The Grizzly TSC-10L in great shape, with ALL original parts including blade guard, mitre gauge, dado insert, even the original operators manual! Very well cared for, a little minor surface rust on the table (15 minutes with some WD and steel wool) and a worn belt (10 bucks at the local Ace). It even came with a couple nice blades, a featherboard, push stick..........

OK, so it's no Unisaw, and it's 22 years old, but it cuts great (even with the stock fence - I'll be working on that), has plenty of power, and only cost me about $250 (round trip to Dearborn included)!
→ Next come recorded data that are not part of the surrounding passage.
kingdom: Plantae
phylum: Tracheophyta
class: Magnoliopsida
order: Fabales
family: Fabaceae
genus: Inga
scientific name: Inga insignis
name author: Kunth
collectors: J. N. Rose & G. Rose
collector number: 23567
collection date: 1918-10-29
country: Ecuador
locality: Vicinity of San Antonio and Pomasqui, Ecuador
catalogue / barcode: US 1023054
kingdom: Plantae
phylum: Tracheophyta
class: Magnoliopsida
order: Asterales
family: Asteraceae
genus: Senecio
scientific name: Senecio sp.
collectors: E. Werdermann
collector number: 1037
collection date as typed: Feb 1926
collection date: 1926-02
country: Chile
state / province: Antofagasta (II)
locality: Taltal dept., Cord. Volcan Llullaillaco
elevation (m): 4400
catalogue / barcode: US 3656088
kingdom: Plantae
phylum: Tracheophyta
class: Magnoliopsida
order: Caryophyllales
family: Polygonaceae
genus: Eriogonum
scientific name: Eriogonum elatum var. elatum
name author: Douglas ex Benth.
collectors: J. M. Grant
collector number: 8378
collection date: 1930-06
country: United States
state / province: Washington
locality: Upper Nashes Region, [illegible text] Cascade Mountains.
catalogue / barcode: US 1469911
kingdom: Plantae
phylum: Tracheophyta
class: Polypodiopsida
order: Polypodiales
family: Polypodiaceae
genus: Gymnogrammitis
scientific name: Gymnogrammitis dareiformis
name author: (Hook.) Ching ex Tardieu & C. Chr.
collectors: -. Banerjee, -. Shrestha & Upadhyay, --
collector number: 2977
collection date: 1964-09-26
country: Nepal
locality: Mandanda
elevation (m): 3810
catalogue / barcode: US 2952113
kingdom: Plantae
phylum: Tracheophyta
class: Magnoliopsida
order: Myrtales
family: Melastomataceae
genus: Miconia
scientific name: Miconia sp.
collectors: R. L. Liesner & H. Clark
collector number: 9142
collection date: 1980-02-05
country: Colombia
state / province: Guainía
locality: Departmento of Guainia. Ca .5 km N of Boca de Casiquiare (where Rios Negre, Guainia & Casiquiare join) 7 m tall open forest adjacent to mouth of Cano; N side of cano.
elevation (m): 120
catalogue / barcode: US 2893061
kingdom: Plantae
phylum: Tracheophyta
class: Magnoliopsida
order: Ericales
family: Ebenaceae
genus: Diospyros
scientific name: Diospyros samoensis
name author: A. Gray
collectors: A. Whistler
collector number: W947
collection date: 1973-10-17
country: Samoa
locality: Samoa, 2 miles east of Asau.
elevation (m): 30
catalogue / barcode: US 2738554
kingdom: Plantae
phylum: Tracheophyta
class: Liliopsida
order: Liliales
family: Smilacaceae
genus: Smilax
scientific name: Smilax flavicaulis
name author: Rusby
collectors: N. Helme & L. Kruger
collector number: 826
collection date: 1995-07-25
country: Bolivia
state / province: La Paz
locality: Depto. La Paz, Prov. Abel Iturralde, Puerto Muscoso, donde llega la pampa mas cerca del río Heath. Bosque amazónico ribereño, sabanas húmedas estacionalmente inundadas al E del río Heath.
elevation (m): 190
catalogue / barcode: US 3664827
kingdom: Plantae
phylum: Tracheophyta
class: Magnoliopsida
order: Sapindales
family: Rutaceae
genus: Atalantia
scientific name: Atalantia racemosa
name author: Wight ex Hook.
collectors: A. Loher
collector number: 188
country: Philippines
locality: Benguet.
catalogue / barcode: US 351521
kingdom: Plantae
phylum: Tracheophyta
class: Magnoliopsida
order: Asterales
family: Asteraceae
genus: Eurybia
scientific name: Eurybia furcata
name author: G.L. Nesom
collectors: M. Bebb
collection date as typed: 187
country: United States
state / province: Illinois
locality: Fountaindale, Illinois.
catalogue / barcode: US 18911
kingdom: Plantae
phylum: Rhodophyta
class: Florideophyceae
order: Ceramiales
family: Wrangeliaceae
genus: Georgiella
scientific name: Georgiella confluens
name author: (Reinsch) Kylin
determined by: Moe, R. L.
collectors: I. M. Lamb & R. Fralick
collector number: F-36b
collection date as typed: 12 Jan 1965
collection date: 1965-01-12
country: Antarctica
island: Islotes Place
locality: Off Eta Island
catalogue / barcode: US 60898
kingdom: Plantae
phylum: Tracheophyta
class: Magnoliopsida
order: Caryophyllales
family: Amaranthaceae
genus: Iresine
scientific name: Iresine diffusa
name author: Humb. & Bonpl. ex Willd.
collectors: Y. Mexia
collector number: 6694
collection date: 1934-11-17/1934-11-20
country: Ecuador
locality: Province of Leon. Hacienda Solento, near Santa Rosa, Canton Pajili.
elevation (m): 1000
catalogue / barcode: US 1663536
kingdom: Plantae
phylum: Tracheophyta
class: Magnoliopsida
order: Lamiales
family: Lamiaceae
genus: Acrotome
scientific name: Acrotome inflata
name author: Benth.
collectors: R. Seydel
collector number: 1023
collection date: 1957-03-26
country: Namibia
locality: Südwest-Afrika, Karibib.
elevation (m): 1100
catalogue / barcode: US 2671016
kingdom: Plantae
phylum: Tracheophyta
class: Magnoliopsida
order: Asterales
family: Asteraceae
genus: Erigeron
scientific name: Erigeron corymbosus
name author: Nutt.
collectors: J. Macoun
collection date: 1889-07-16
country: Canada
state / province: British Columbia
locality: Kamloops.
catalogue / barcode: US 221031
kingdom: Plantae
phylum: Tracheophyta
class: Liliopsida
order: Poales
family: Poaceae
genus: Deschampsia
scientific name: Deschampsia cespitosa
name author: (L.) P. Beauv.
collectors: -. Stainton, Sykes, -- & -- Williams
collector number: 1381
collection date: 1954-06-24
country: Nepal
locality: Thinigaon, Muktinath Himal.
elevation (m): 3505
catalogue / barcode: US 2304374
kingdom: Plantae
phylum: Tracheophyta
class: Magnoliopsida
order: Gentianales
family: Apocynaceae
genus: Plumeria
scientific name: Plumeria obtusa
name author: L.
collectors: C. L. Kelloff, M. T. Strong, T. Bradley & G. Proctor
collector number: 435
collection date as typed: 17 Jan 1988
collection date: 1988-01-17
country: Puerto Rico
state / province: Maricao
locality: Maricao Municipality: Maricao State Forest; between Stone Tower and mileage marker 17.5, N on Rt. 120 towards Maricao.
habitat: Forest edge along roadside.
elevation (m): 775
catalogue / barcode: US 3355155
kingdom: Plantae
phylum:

And my jobsite table saw is back in my tool trailer where it belongs!


----------



## sofalinux (May 28, 2009)

I wish I had that saw. I wish I had that dog too. Trade you for a cat.


----------



## jlhaslip (Jan 16, 2010)

looking good... the dog I meant... :lol:


----------



## knotscott (Nov 8, 2007)

The dog and the saw look great! Seems to me that saw is worthy of a blade and a fence upgrade. The blade has a huge impact on the end performance for not so much money...it's worth doing sooner than later....grab a fence in due time. :yes:


----------



## Geoguy (Feb 22, 2008)

Nice saw but I didn't know Grizzly made such tiny table saws (judging from the second photo).


----------



## BlackWater (Nov 20, 2009)

knotscott said:


> The dog and the saw look great! Seems to me that saw is worthy of a blade and a fence upgrade. The blade has a huge impact on the end performance for not so much money...it's worth doing sooner than later....grab a fence in due time. :yes:


The blade is a spare I had to put on the other day when my partner wanted to use the saw - he cut through a deck screw lenghtwise..... And the dog? His name is Zed - I built him out of some old brick and mortar I found on a jobsite..........:laughing:


----------



## woodnthings (Jan 24, 2009)

*Never..*

Loan out your tools, your guns, or your motorcycle...:blink:
He has his own blade now? :laughing:
NIce job on the dog, Good Boy, Zed!

Caution: My first cut on my new 5HP Powermatic 68, 12" was a piece of knotty pine from a crate. Rip cut, no splitter or blade guard.
The wood closed up on the back of the blade and it exploded across the room. That sucker will launch wood! Safety Glasses! Always use a splitter when ripping lumber from trees. Some times it's under internal stress and the saw kerf will close back up causing a kickback.



BlackWater said:


> The blade is a spare I had to put on the other day when my partner wanted to use the saw - he cut through a deck screw lenghtwise..... And the dog? His name is Zed - I built him out of some old brick and mortar I found on a jobsite..........:laughing:


----------